## [ENTRIES SHOWN]
_ _ _

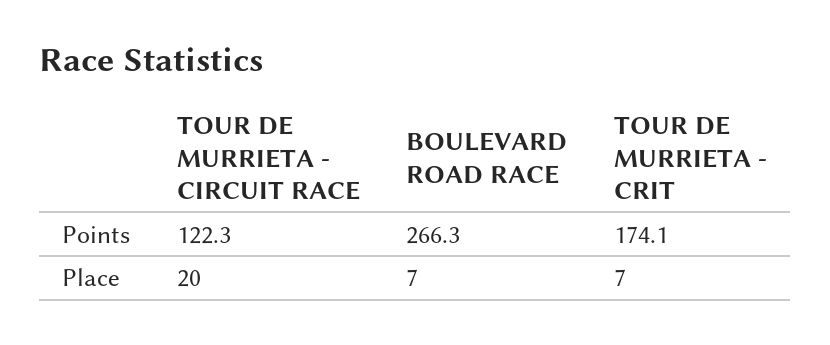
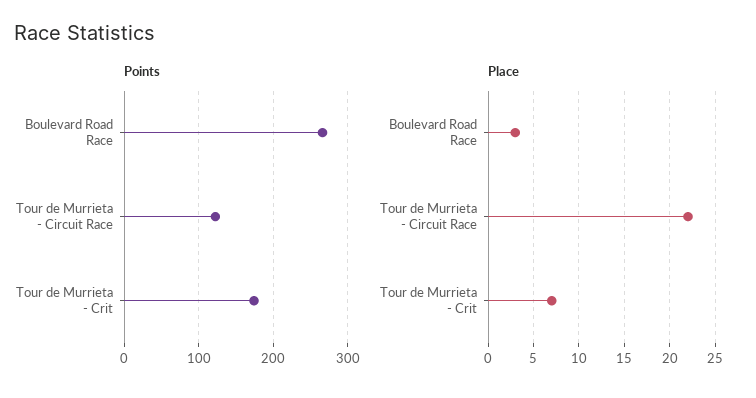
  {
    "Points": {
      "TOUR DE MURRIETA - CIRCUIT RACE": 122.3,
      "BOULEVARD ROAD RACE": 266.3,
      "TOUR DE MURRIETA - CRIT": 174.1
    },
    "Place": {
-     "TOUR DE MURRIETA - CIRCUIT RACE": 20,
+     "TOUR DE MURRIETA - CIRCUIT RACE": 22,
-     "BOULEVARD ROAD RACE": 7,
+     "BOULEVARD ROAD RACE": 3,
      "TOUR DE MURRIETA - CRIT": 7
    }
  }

_ _ _

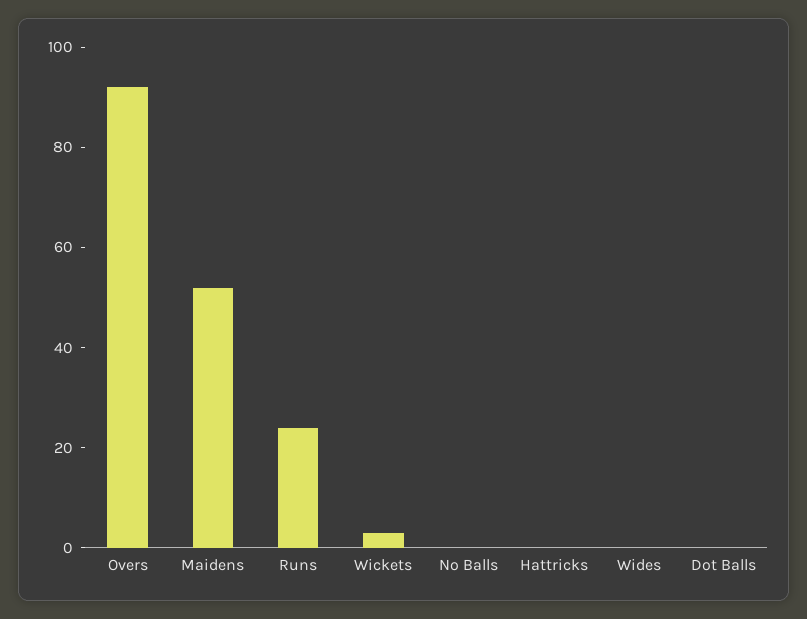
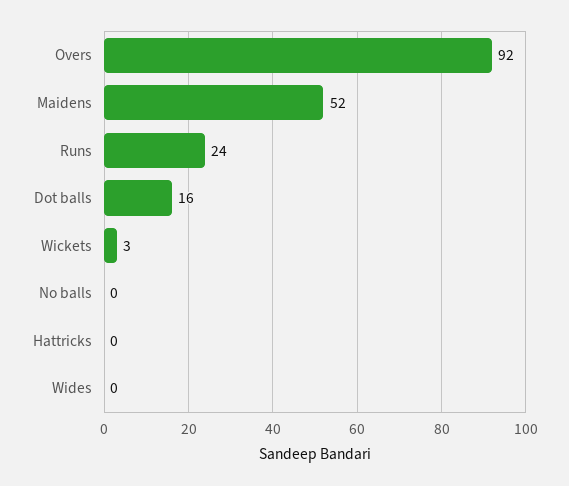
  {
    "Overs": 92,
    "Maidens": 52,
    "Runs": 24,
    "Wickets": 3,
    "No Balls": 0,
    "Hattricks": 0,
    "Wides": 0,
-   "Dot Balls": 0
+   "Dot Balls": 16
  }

_ _ _

## [TASK INSTRUCTIONS]
Using the records above, give the number of lines in which the word "CRIT" occurs, and nothing else.

## [ANSWER TO THE PROBLEM]
2